Water Cooler Talking Point: “Watching GE crumble is like watching baseball or apple pie fall out of favor. It’s a piece of Americana at this point. Its the stock that people give kids for their their Bar Mitzvah. Getting bitcoin just won’t be the same.”
IN OTHER NEWS
- Citi posts an $18B one-time loss stemming from changes related to US tax reform. The culprits? Changes to taxation of assets held abroad and the treatment of deferred tax assets. Citi has not returned our calls requesting confirmation that they will still be able to pay the 3% cash back rewards on Whole Foods purchases this month.
- Goldman Sach’s Commodities Trading group had a really, really bad 2017. Revenue fell by 75% to the lowest since Goldman went public. You won’t like Lloyd when he’s angry.
- The Dow hit its latest milestone, 26k, just days after hitting 25k.
- In an effort to quell advertiser’s fears, YouTube will raise the requirements for joining its Partner Program (videos that can run ads) and will beef up the human vetting process of videos featuring ads. Or of course they could have just banned Logan Paul.

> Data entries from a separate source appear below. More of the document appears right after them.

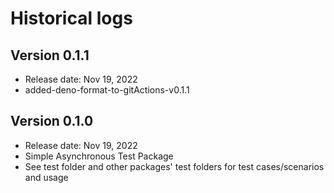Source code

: # Historical logs

## Version 0.1.1

- Release date: Nov 19, 2022
- added-deno-format-to-gitActions-v0.1.1

## Version 0.1.0

- Release date: Nov 19, 2022
- Simple Asynchronous Test Package
- See test folder and other packages' test folders for test cases/scenarios and
  usage
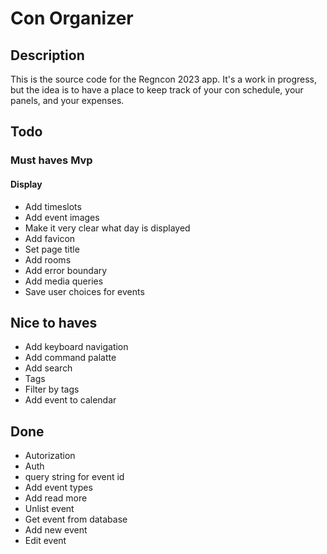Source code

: # Con Organizer

## Description

This is the source code for the Regncon 2023 app. It's a work in progress, but the idea is to have a place to keep track of your con schedule, your panels, and your expenses.

## Todo

### Must haves Mvp

#### Display
* Add timeslots
* Add event images
* Make it very clear what day is displayed
* Add favicon
* Set page title
* Add rooms
* Add error boundary
* Add media queries
* Save user choices for events


## Nice to haves
* Add keyboard navigation
* Add command palatte
* Add search
* Tags
* Filter by tags
* Add event to calendar


## Done
* Autorization
* Auth
* query string for event id
* Add event types
* Add read more
* Unlist event
* Get event from database
* Add new event
* Edit event

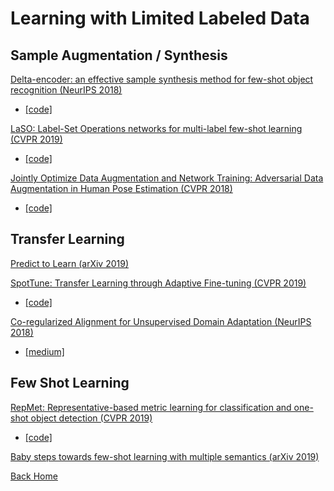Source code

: # Learning with Limited Labeled Data

## Sample Augmentation / Synthesis

[Delta-encoder: an effective sample synthesis method for few-shot object recognition (NeurIPS 2018)](http://arxiv.org/abs/1806.04734v3)
- [[code]](https://github.com/EliSchwartz/DeltaEncoder)

[LaSO: Label-Set Operations networks for multi-label few-shot learning (CVPR 2019)](http://arxiv.org/abs/1902.09811v1)
- [[code]](https://github.com/leokarlin/LaSO)

[Jointly Optimize Data Augmentation and Network Training: Adversarial Data Augmentation in Human Pose Estimation (CVPR 2018)](https://arxiv.org/abs/1805.09707v1)
- [[code]](https://github.com/zhiqiangdon/pose-adv-aug)

## Transfer Learning 

[Predict to Learn  (arXiv 2019)](http://arxiv.org/abs/1908.07630v1)

[SpotTune: Transfer Learning through Adaptive Fine-tuning (CVPR 2019)](http://arxiv.org/abs/1811.08737v1)
- [[code]](https://github.com/gyhui14/spottune)

[Co-regularized Alignment for Unsupervised Domain Adaptation (NeurIPS 2018) ](https://arxiv.org/abs/1811.05443)
- [[medium]](https://medium.com/@MITIBMLab/co-regularized-domain-alignment-2989384343b)

## Few Shot Learning

[RepMet: Representative-based metric learning for classification and one-shot object detection (CVPR 2019)](http://arxiv.org/abs/1806.04728v3) 
- [[code]]( https://github.com/jshtok/RepMet)

[Baby steps towards few-shot learning with multiple semantics (arXiv 2019)](https://arxiv.org/abs/1906.01905v1)

[Back Home](http://lwllstaging-mh.mybluemix.net)
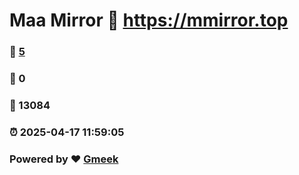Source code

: # Maa Mirror :link: https://mmirror.top 
### :page_facing_up: [5](https://mmirror.top/tag.html) 
### :speech_balloon: 0 
### :hibiscus: 13084 
### :alarm_clock: 2025-04-17 11:59:05 
### Powered by :heart: [Gmeek](https://github.com/Meekdai/Gmeek)
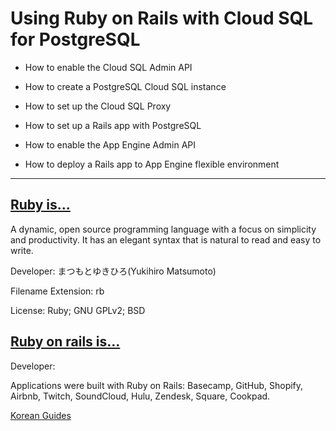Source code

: # Using Ruby on Rails with Cloud SQL for PostgreSQL

* How to enable the Cloud SQL Admin API

* How to create a PostgreSQL Cloud SQL instance

* How to set up the Cloud SQL Proxy

* How to set up a Rails app with PostgreSQL

* How to enable the App Engine Admin API

* How to deploy a Rails app to App Engine flexible environment


---------

## [Ruby is...](https://www.ruby-lang.org/en/)

A dynamic, open source programming language with a focus on simplicity and productivity.
It has an elegant syntax that is natural to read and easy to write.

Developer: まつもとゆきひろ(Yukihiro Matsumoto)

Filename Extension: rb

License: Ruby; GNU GPLv2; BSD

## [Ruby on rails is...](https://rubyonrails.org/)


Developer:

Applications were built with Ruby on Rails: Basecamp, GitHub, Shopify, Airbnb, Twitch, SoundCloud, Hulu, Zendesk, Square, Cookpad. 

[Korean Guides](https://rubykr.github.io/rails_guides/getting_started.html)
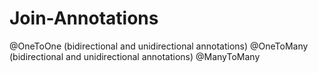 # Join-Annotations
@OneToOne (bidirectional and unidirectional annotations)
@OneToMany (bidirectional and unidirectional annotations)
@ManyToMany

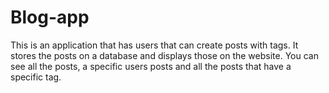 # Blog-app
This is an application that has users that can create posts with tags. It stores the posts on a database and displays those on the website. You can see all the posts, a specific users posts and all the posts that have a specific tag.
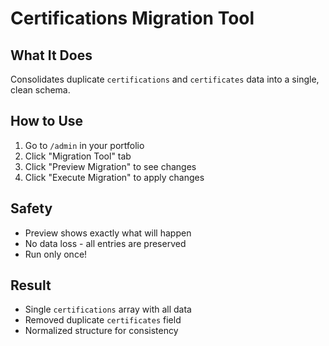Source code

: # Certifications Migration Tool

## What It Does

Consolidates duplicate `certifications` and `certificates` data into a single, clean schema.

## How to Use

1. Go to `/admin` in your portfolio
2. Click "Migration Tool" tab
3. Click "Preview Migration" to see changes
4. Click "Execute Migration" to apply changes

## Safety

- Preview shows exactly what will happen
- No data loss - all entries are preserved
- Run only once!

## Result

- Single `certifications` array with all data
- Removed duplicate `certificates` field
- Normalized structure for consistency
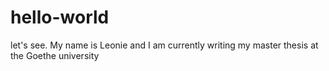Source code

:# hello-world
let's see.
My name is Leonie and I am currently writing my master thesis at the Goethe university
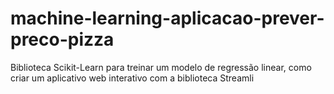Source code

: # machine-learning-aplicacao-prever-preco-pizza
Biblioteca Scikit-Learn para treinar um modelo de regressão linear, como criar um aplicativo web interativo com a biblioteca Streamli
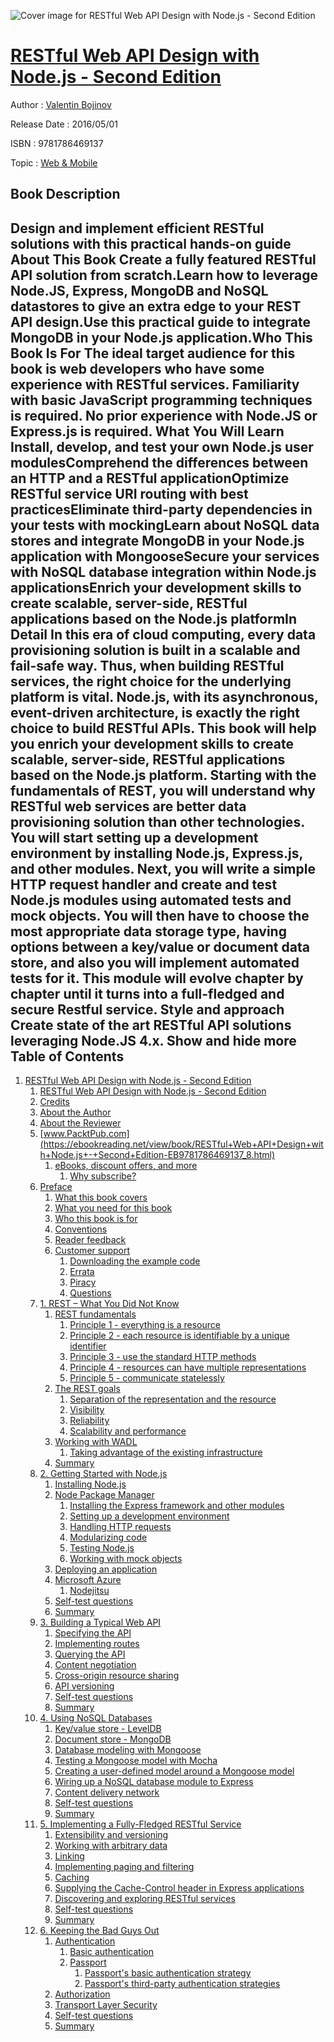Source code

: ![Cover image for RESTful Web API Design with Node.js - Second Edition](https://imgdetail.ebookreading.net/cover/cover/software_development/EB9781786469137.jpg)

[RESTful Web API Design with Node.js - Second Edition](https://ebookreading.net/view/book/RESTful+Web+API+Design+with+Node.js+-+Second+Edition-EB9781786469137_1.html "RESTful Web API Design with Node.js - Second Edition")
====================================================================================================================

Author : [Valentin Bojinov](https://ebookreading.net/search/author/Valentin+Bojinov)

Release Date : 2016/05/01

ISBN : 9781786469137

Topic : [Web & Mobile](https://ebookreading.net/search/category/web-mobile)

Book Description
-----------------

 Design and implement efficient RESTful solutions with this practical hands-on guide
About This Book
Create a fully featured RESTful API solution from scratch.Learn how to leverage Node.JS, Express, MongoDB and NoSQL datastores to give an extra edge to your REST API design.Use this practical guide to integrate MongoDB in your Node.js application.Who This Book Is For
The ideal target audience for this book is web developers who have some experience with RESTful services. Familiarity with basic JavaScript programming techniques is required. No prior experience with Node.JS or Express.js is required.
What You Will Learn
Install, develop, and test your own Node.js user modulesComprehend the differences between an HTTP and a RESTful applicationOptimize RESTful service URI routing with best practicesEliminate third-party dependencies in your tests with mockingLearn about NoSQL data stores and integrate MongoDB in your Node.js application with MongooseSecure your services with NoSQL database integration within Node.js applicationsEnrich your development skills to create scalable, server-side, RESTful applications based on the Node.js platformIn Detail
In this era of cloud computing, every data provisioning solution is built in a scalable and fail-safe way. Thus, when building RESTful services, the right choice for the underlying platform is vital. Node.js, with its asynchronous, event-driven architecture, is exactly the right choice to build RESTful APIs.
This book will help you enrich your development skills to create scalable, server-side, RESTful applications based on the Node.js platform.
Starting with the fundamentals of REST, you will understand why RESTful web services are better data provisioning solution than other technologies. You will start setting up a development environment by installing Node.js, Express.js, and other modules. Next, you will write a simple HTTP request handler and create and test Node.js modules using automated tests and mock objects. You will then have to choose the most appropriate data storage type, having options between a key/value or document data store, and also you will implement automated tests for it. This module will evolve chapter by chapter until it turns into a full-fledged and secure Restful service.
Style and approach
Create state of the art RESTful API solutions leveraging Node.JS 4.x.
        Show and hide more                
Table of Contents
-----------------

1. [RESTful Web API Design with Node.js - Second Edition](https://ebookreading.net/view/book/RESTful+Web+API+Design+with+Node.js+-+Second+Edition-EB9781786469137_3.html)
    1. [RESTful Web API Design with Node.js - Second Edition](https://ebookreading.net/view/book/RESTful+Web+API+Design+with+Node.js+-+Second+Edition-EB9781786469137_4.html)
    1. [Credits](https://ebookreading.net/view/book/RESTful+Web+API+Design+with+Node.js+-+Second+Edition-EB9781786469137_5.html)
    1. [About the Author](https://ebookreading.net/view/book/RESTful+Web+API+Design+with+Node.js+-+Second+Edition-EB9781786469137_6.html)
    1. [About the Reviewer](https://ebookreading.net/view/book/RESTful+Web+API+Design+with+Node.js+-+Second+Edition-EB9781786469137_7.html)
    1. [www.PacktPub.com](https://ebookreading.net/view/book/RESTful+Web+API+Design+with+Node.js+-+Second+Edition-EB9781786469137_8.html)
        1. [eBooks, discount offers, and more](https://ebookreading.net/view/book/RESTful+Web+API+Design+with+Node.js+-+Second+Edition-EB9781786469137_8.html#pf06lvl1sec1)
            1. [Why subscribe?](https://ebookreading.net/view/book/RESTful+Web+API+Design+with+Node.js+-+Second+Edition-EB9781786469137_8.html#pf06lvl2sec2)
    1. [Preface](https://ebookreading.net/view/book/RESTful+Web+API+Design+with+Node.js+-+Second+Edition-EB9781786469137_9.html)
        1. [What this book covers](https://ebookreading.net/view/book/RESTful+Web+API+Design+with+Node.js+-+Second+Edition-EB9781786469137_9.html#pf07lvl1sec2)
        1. [What you need for this book](https://ebookreading.net/view/book/RESTful+Web+API+Design+with+Node.js+-+Second+Edition-EB9781786469137_10.html)
        1. [Who this book is for](https://ebookreading.net/view/book/RESTful+Web+API+Design+with+Node.js+-+Second+Edition-EB9781786469137_11.html)
        1. [Conventions](https://ebookreading.net/view/book/RESTful+Web+API+Design+with+Node.js+-+Second+Edition-EB9781786469137_12.html)
        1. [Reader feedback](https://ebookreading.net/view/book/RESTful+Web+API+Design+with+Node.js+-+Second+Edition-EB9781786469137_13.html)
        1. [Customer support](https://ebookreading.net/view/book/RESTful+Web+API+Design+with+Node.js+-+Second+Edition-EB9781786469137_14.html)
            1. [Downloading the example code](https://ebookreading.net/view/book/RESTful+Web+API+Design+with+Node.js+-+Second+Edition-EB9781786469137_14.html#pf07lvl2sec3)
            1. [Errata](https://ebookreading.net/view/book/RESTful+Web+API+Design+with+Node.js+-+Second+Edition-EB9781786469137_14.html#pf07lvl2sec4)
            1. [Piracy](https://ebookreading.net/view/book/RESTful+Web+API+Design+with+Node.js+-+Second+Edition-EB9781786469137_14.html#pf07lvl2sec5)
            1. [Questions](https://ebookreading.net/view/book/RESTful+Web+API+Design+with+Node.js+-+Second+Edition-EB9781786469137_14.html#pf07lvl2sec6)
    1. [1. REST – What You Did Not Know](https://ebookreading.net/view/book/RESTful+Web+API+Design+with+Node.js+-+Second+Edition-EB9781786469137_15.html)
        1. [REST fundamentals](https://ebookreading.net/view/book/RESTful+Web+API+Design+with+Node.js+-+Second+Edition-EB9781786469137_15.html#ch01lvl1sec8)
            1. [Principle 1 - everything is a resource](https://ebookreading.net/view/book/RESTful+Web+API+Design+with+Node.js+-+Second+Edition-EB9781786469137_15.html#ch01lvl2sec7)
            1. [Principle 2 - each resource is identifiable by a unique identifier](https://ebookreading.net/view/book/RESTful+Web+API+Design+with+Node.js+-+Second+Edition-EB9781786469137_15.html#ch01lvl2sec8)
            1. [Principle 3 - use the standard HTTP methods](https://ebookreading.net/view/book/RESTful+Web+API+Design+with+Node.js+-+Second+Edition-EB9781786469137_15.html#ch01lvl2sec9)
            1. [Principle 4 - resources can have multiple representations](https://ebookreading.net/view/book/RESTful+Web+API+Design+with+Node.js+-+Second+Edition-EB9781786469137_15.html#ch01lvl2sec10)
            1. [Principle 5 - communicate statelessly](https://ebookreading.net/view/book/RESTful+Web+API+Design+with+Node.js+-+Second+Edition-EB9781786469137_15.html#ch01lvl2sec11)
        1. [The REST goals](https://ebookreading.net/view/book/RESTful+Web+API+Design+with+Node.js+-+Second+Edition-EB9781786469137_16.html)
            1. [Separation of the representation and the resource](https://ebookreading.net/view/book/RESTful+Web+API+Design+with+Node.js+-+Second+Edition-EB9781786469137_16.html#ch01lvl2sec12)
            1. [Visibility](https://ebookreading.net/view/book/RESTful+Web+API+Design+with+Node.js+-+Second+Edition-EB9781786469137_16.html#ch01lvl2sec13)
            1. [Reliability](https://ebookreading.net/view/book/RESTful+Web+API+Design+with+Node.js+-+Second+Edition-EB9781786469137_16.html#ch01lvl2sec14)
            1. [Scalability and performance](https://ebookreading.net/view/book/RESTful+Web+API+Design+with+Node.js+-+Second+Edition-EB9781786469137_16.html#ch01lvl2sec15)
        1. [Working with WADL](https://ebookreading.net/view/book/RESTful+Web+API+Design+with+Node.js+-+Second+Edition-EB9781786469137_17.html)
            1. [Taking advantage of the existing infrastructure](https://ebookreading.net/view/book/RESTful+Web+API+Design+with+Node.js+-+Second+Edition-EB9781786469137_17.html#ch01lvl2sec16)
        1. [Summary](https://ebookreading.net/view/book/RESTful+Web+API+Design+with+Node.js+-+Second+Edition-EB9781786469137_18.html)
    1. [2. Getting Started with Node.js](https://ebookreading.net/view/book/RESTful+Web+API+Design+with+Node.js+-+Second+Edition-EB9781786469137_19.html)
        1. [Installing Node.js](https://ebookreading.net/view/book/RESTful+Web+API+Design+with+Node.js+-+Second+Edition-EB9781786469137_19.html#ch02lvl1sec12)
        1. [Node Package Manager](https://ebookreading.net/view/book/RESTful+Web+API+Design+with+Node.js+-+Second+Edition-EB9781786469137_20.html)
            1. [Installing the Express framework and other modules](https://ebookreading.net/view/book/RESTful+Web+API+Design+with+Node.js+-+Second+Edition-EB9781786469137_20.html#ch02lvl2sec17)
            1. [Setting up a development environment](https://ebookreading.net/view/book/RESTful+Web+API+Design+with+Node.js+-+Second+Edition-EB9781786469137_20.html#ch02lvl2sec18)
            1. [Handling HTTP requests](https://ebookreading.net/view/book/RESTful+Web+API+Design+with+Node.js+-+Second+Edition-EB9781786469137_20.html#ch02lvl2sec19)
            1. [Modularizing code](https://ebookreading.net/view/book/RESTful+Web+API+Design+with+Node.js+-+Second+Edition-EB9781786469137_20.html#ch02lvl2sec20)
            1. [Testing Node.js](https://ebookreading.net/view/book/RESTful+Web+API+Design+with+Node.js+-+Second+Edition-EB9781786469137_20.html#ch02lvl2sec21)
            1. [Working with mock objects](https://ebookreading.net/view/book/RESTful+Web+API+Design+with+Node.js+-+Second+Edition-EB9781786469137_20.html#ch02lvl2sec22)
        1. [Deploying an application](https://ebookreading.net/view/book/RESTful+Web+API+Design+with+Node.js+-+Second+Edition-EB9781786469137_21.html)
        1. [Microsoft Azure](https://ebookreading.net/view/book/RESTful+Web+API+Design+with+Node.js+-+Second+Edition-EB9781786469137_22.html)
            1. [Nodejitsu](https://ebookreading.net/view/book/RESTful+Web+API+Design+with+Node.js+-+Second+Edition-EB9781786469137_22.html#ch02lvl2sec23)
        1. [Self-test questions](https://ebookreading.net/view/book/RESTful+Web+API+Design+with+Node.js+-+Second+Edition-EB9781786469137_23.html)
        1. [Summary](https://ebookreading.net/view/book/RESTful+Web+API+Design+with+Node.js+-+Second+Edition-EB9781786469137_24.html)
    1. [3. Building a Typical Web API](https://ebookreading.net/view/book/RESTful+Web+API+Design+with+Node.js+-+Second+Edition-EB9781786469137_25.html)
        1. [Specifying the API](https://ebookreading.net/view/book/RESTful+Web+API+Design+with+Node.js+-+Second+Edition-EB9781786469137_25.html#ch03lvl1sec18)
        1. [Implementing routes](https://ebookreading.net/view/book/RESTful+Web+API+Design+with+Node.js+-+Second+Edition-EB9781786469137_26.html)
        1. [Querying the API](https://ebookreading.net/view/book/RESTful+Web+API+Design+with+Node.js+-+Second+Edition-EB9781786469137_27.html)
        1. [Content negotiation](https://ebookreading.net/view/book/RESTful+Web+API+Design+with+Node.js+-+Second+Edition-EB9781786469137_28.html)
        1. [Cross-origin resource sharing](https://ebookreading.net/view/book/RESTful+Web+API+Design+with+Node.js+-+Second+Edition-EB9781786469137_29.html)
        1. [API versioning](https://ebookreading.net/view/book/RESTful+Web+API+Design+with+Node.js+-+Second+Edition-EB9781786469137_30.html)
        1. [Self-test questions](https://ebookreading.net/view/book/RESTful+Web+API+Design+with+Node.js+-+Second+Edition-EB9781786469137_31.html)
        1. [Summary](https://ebookreading.net/view/book/RESTful+Web+API+Design+with+Node.js+-+Second+Edition-EB9781786469137_32.html)
    1. [4. Using NoSQL Databases](https://ebookreading.net/view/book/RESTful+Web+API+Design+with+Node.js+-+Second+Edition-EB9781786469137_33.html)
        1. [Key/value store - LevelDB](https://ebookreading.net/view/book/RESTful+Web+API+Design+with+Node.js+-+Second+Edition-EB9781786469137_33.html#ch04lvl1sec26)
        1. [Document store - MongoDB](https://ebookreading.net/view/book/RESTful+Web+API+Design+with+Node.js+-+Second+Edition-EB9781786469137_34.html)
        1. [Database modeling with Mongoose](https://ebookreading.net/view/book/RESTful+Web+API+Design+with+Node.js+-+Second+Edition-EB9781786469137_35.html)
        1. [Testing a Mongoose model with Mocha](https://ebookreading.net/view/book/RESTful+Web+API+Design+with+Node.js+-+Second+Edition-EB9781786469137_36.html)
        1. [Creating a user-defined model around a Mongoose model](https://ebookreading.net/view/book/RESTful+Web+API+Design+with+Node.js+-+Second+Edition-EB9781786469137_37.html)
        1. [Wiring up a NoSQL database module to Express](https://ebookreading.net/view/book/RESTful+Web+API+Design+with+Node.js+-+Second+Edition-EB9781786469137_38.html)
        1. [Content delivery network](https://ebookreading.net/view/book/RESTful+Web+API+Design+with+Node.js+-+Second+Edition-EB9781786469137_39.html)
        1. [Self-test questions](https://ebookreading.net/view/book/RESTful+Web+API+Design+with+Node.js+-+Second+Edition-EB9781786469137_40.html)
        1. [Summary](https://ebookreading.net/view/book/RESTful+Web+API+Design+with+Node.js+-+Second+Edition-EB9781786469137_41.html)
    1. [5. Implementing a Fully-Fledged RESTful Service](https://ebookreading.net/view/book/RESTful+Web+API+Design+with+Node.js+-+Second+Edition-EB9781786469137_42.html)
        1. [Extensibility and versioning](https://ebookreading.net/view/book/RESTful+Web+API+Design+with+Node.js+-+Second+Edition-EB9781786469137_42.html#ch05lvl1sec35)
        1. [Working with arbitrary data](https://ebookreading.net/view/book/RESTful+Web+API+Design+with+Node.js+-+Second+Edition-EB9781786469137_43.html)
        1. [Linking](https://ebookreading.net/view/book/RESTful+Web+API+Design+with+Node.js+-+Second+Edition-EB9781786469137_44.html)
        1. [Implementing paging and filtering](https://ebookreading.net/view/book/RESTful+Web+API+Design+with+Node.js+-+Second+Edition-EB9781786469137_45.html)
        1. [Caching](https://ebookreading.net/view/book/RESTful+Web+API+Design+with+Node.js+-+Second+Edition-EB9781786469137_46.html)
        1. [Supplying the Cache-Control header in Express applications](https://ebookreading.net/view/book/RESTful+Web+API+Design+with+Node.js+-+Second+Edition-EB9781786469137_47.html)
        1. [Discovering and exploring RESTful services](https://ebookreading.net/view/book/RESTful+Web+API+Design+with+Node.js+-+Second+Edition-EB9781786469137_48.html)
        1. [Self-test questions](https://ebookreading.net/view/book/RESTful+Web+API+Design+with+Node.js+-+Second+Edition-EB9781786469137_49.html)
        1. [Summary](https://ebookreading.net/view/book/RESTful+Web+API+Design+with+Node.js+-+Second+Edition-EB9781786469137_50.html)
    1. [6. Keeping the Bad Guys Out](https://ebookreading.net/view/book/RESTful+Web+API+Design+with+Node.js+-+Second+Edition-EB9781786469137_51.html)
        1. [Authentication](https://ebookreading.net/view/book/RESTful+Web+API+Design+with+Node.js+-+Second+Edition-EB9781786469137_51.html#ch06lvl1sec44)
            1. [Basic authentication](https://ebookreading.net/view/book/RESTful+Web+API+Design+with+Node.js+-+Second+Edition-EB9781786469137_51.html#ch06lvl2sec24)
            1. [Passport](https://ebookreading.net/view/book/RESTful+Web+API+Design+with+Node.js+-+Second+Edition-EB9781786469137_51.html#ch06lvl2sec25)
                1. [Passport&#39;s basic authentication strategy](https://ebookreading.net/view/book/RESTful+Web+API+Design+with+Node.js+-+Second+Edition-EB9781786469137_51.html#ch06lvl3sec0)
                1. [Passport&#39;s third-party authentication strategies](https://ebookreading.net/view/book/RESTful+Web+API+Design+with+Node.js+-+Second+Edition-EB9781786469137_51.html#ch06lvl3sec1)
        1. [Authorization](https://ebookreading.net/view/book/RESTful+Web+API+Design+with+Node.js+-+Second+Edition-EB9781786469137_52.html)
        1. [Transport Layer Security](https://ebookreading.net/view/book/RESTful+Web+API+Design+with+Node.js+-+Second+Edition-EB9781786469137_53.html)
        1. [Self-test questions](https://ebookreading.net/view/book/RESTful+Web+API+Design+with+Node.js+-+Second+Edition-EB9781786469137_54.html)
        1. [Summary](https://ebookreading.net/view/book/RESTful+Web+API+Design+with+Node.js+-+Second+Edition-EB9781786469137_55.html)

- IBM and Maersk are teaming up to streamline international shipping documentation and communication using, you guessed it, blockchain. Maybe Watson will finally prove he can do something besides win Jeopardy.
- US indices were down yesterday:
- DJIA: -0.04%
- S&P 500: -0.35%
- NASDAQ: -0.51%
Professional motivation, tips, tricks, hacks & resources carefully-curated by yours truly. Something you’d like to see featured? Shoot me an email at email@example.com
This may be shocking
(See what I did there?)
Silicon Valley is a crazy place (think: Elon Musk getting invited to sex parties & micro-dosing with LSD). It’s a place where ideas are so crazy they just might work. Take transcranial direct current stimulation, for example. The way tDCS (as they call it in the biz) works is pretty simple: you mildly shock certain parts of your brain to create desired outcomes.
CES 2018 was full of these modern day torture devices. You can strap in to remedy a multitude of ills, including but not limited to: migraines, depression and even increasing productivity. Did someone say bio-hacking?
Note that this is definitely not FDA approved and the jury is still out on its efficacy. But it couldn’t hurt … right? Right?
Show me the money
Go ask any baby boomer what you shouldn’t discuss at work … I’ll wait. If they didn’t yell at you to get off their lawn they surely would have said: religion, politics and pay.
Of course, millennials are bucking that trend: “kids these days” are much more likely to share their compensation with others. But that doesn’t mean that try-hard from the liberal arts college you couldn’t get in to will … or that there is an all-encompassing Slack channel where you can ask fellow youths at your company’s competitor what they make.
Behold: LinkedIn Salary. Maybe I’ve been living under a rock, since the site launched well over a year ago, but this makes Glassdoor look like Craigslist Classifieds. The site uses internal job posting data as well as self-reported compensation data. LinkedIn has about half a billion users to tap and will even help you see find education matters most for certain roles, what companies/cities pay the most and can suggest jobs that fit your spending habits.